Nightfall found me under some bluffs near the head of Little Bluff Creek. It was a place where a big boulder had deflected the talus falling off the rim to either side, leaving a little hollow maybe thirty yards across. And the slope below was scattered with white rocks.

There was a cedar growing near the boulder, low and thick, and some mesquite nearby. I scouted it as I rode past. Then, stopping in a thick patch of trees and brush, I built myself a small fire, made coffee and fried some bacon. When I'd eaten and sopped of the bacon gravy with one of the biscuits Essie had packed for me, I dowsed my fire, pulling the sticks away and scattering dirt over the ashes. Then leading my horse, I walked back several hundred yards to the hollow below the boulder.

Stripping my rig from the horse, I let him roll, watered him and picketed him on the grass below the boulder. Then I unrolled my bed, took off my boots and stretched out. And believe me, I was tired.

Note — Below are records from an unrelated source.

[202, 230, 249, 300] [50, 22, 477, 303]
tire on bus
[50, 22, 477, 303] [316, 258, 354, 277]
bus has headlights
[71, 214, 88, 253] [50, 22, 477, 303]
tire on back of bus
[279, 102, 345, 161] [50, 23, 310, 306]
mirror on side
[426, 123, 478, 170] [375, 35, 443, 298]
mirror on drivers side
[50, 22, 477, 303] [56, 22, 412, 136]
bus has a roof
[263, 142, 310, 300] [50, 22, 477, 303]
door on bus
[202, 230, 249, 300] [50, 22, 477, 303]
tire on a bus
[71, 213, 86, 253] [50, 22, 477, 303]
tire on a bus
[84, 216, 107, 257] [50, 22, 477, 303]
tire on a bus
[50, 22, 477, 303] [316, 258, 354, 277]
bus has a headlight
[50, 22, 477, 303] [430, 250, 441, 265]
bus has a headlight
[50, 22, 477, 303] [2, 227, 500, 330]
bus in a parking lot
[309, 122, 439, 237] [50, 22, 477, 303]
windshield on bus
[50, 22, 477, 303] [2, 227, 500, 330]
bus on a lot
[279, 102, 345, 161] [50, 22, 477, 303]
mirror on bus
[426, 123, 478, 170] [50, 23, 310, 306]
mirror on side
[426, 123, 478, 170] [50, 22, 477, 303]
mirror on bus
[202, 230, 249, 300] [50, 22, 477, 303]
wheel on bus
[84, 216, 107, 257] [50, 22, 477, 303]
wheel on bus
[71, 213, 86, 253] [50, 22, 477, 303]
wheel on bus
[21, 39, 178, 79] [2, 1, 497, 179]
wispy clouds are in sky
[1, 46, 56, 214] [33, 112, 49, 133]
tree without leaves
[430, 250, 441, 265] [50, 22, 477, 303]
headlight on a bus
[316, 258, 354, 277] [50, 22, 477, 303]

If I had it figured right, the Llano was about eight or nine miles due south, and the holding ground for the cattle right beyond that river. That young rancher I'd sent north after Balch and Timberly had laid it out pretty good for me, and Baker was running his cattle in a sort of triangle between the Llano and the James, and just east of Blue Mountain ... but trying to hold them between Blue Mountain and the Llano.

The moon was up when next I opened my eyes. Everything was white and pretty. I could see that black-legged horse cropping grass out there, but I couldn't see his legs at all, only his body, looking like one of those white rocks.

I turned over and started to go to sleep again, and then my eyes came wide open. Why, I was a damned fool. If they came sneaking up on me ... them or the Kiowas ... I'd never have a chance. They'd spot my bed right out there in the open and fill it full of lead. Well, I slid out of that bed like a greased eel through wet fingers. I rolled a couple of rocks into my bed, bunched the bedding around it, and went back into the deeper shadows under that big boulder. And with the saddle blanket around my shoulders, I leaned back and dozed again, rifle to hand and my gunbelt on.

Dozing against that rock, suddenly I heard my mustang blow like a horse will sometimes do when startled. My eyes opened on three men walking up on my camp.

One whispered, "You two take him. I'll get his horse."

Flame blasted from the barrels of two rifles and there was a roar of sound--the harsh, staccato barking of the rifles.

They stood there, those two dark figures, within twenty feet of my bed, and they worked the levers on their rifles until they shot themselves out of ammunition. I had my Winchester in my hands, pointed in their direction, and I was maybe forty feet from them.

That ugly roar of sound was to ring in my ears for many a day, as they poured lead into what they thought was me, shooting and shooting again.

I heard the horse snort, and a voice called out, "You get him?"

There was a rude grunt and the other man said, "What the hell do you think?"

The moonlight was bright.

I stood up--one nice, easy movement--taking a pebble from the ground as I did so. They had half turned, but some slight rustle or shadow of movement must have caught the ear of one of them because he looked toward me. Backed up against that big boulder as I was, he could have seen nothing or, at best, only a part of something. With my left hand, I tossed my pebble off to the right, and they both turned sharply.

"You bought the ticket," I said quietly. "Now take the ride."

My Winchester stabbed flame and knocked one man staggering, reaching for his pistol. The other turned sharply off to his left, diving for cover as he drew, but I was always a good wing shot, and my bullet caught him on the fly and he went plunging straight forward on his face.

The echoes of my shots chased each other under the eaves of the cliffs, then lost themselves along the wall.